- **What the task requires**: Wherever the word "مردانه" appears in a line of the data, that line should be copied.

- **Supplied entries**:
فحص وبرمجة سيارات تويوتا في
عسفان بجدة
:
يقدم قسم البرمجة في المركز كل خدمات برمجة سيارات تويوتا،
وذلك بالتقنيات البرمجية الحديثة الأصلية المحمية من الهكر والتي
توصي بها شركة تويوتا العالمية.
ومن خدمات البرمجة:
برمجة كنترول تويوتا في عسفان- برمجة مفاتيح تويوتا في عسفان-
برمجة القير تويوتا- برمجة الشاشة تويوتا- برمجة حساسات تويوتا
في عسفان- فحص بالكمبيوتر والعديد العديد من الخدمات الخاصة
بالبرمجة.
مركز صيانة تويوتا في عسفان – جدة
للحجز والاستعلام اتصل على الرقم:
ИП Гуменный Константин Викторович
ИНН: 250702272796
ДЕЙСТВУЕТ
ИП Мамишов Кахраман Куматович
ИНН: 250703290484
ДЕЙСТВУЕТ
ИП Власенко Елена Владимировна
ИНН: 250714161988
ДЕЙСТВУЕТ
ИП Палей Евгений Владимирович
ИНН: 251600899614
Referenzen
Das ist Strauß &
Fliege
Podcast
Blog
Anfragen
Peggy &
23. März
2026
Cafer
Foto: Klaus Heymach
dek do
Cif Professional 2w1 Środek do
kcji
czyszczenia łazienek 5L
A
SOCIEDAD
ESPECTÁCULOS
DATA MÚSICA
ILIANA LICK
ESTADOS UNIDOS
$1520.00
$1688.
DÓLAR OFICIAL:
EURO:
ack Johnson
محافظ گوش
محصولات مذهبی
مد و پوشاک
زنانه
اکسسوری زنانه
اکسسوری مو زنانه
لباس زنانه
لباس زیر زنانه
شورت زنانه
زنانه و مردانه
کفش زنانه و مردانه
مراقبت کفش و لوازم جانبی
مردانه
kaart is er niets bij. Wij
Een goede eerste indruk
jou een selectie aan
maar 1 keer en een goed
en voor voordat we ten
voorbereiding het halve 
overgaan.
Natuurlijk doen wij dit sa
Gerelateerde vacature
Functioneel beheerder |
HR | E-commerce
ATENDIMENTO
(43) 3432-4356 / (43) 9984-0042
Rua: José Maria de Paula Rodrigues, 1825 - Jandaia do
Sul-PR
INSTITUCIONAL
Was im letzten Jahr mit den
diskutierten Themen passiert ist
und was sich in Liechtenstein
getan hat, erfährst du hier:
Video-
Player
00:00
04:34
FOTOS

- **Task output**:
زنانه و مردانه
کفش زنانه و مردانه
مردانه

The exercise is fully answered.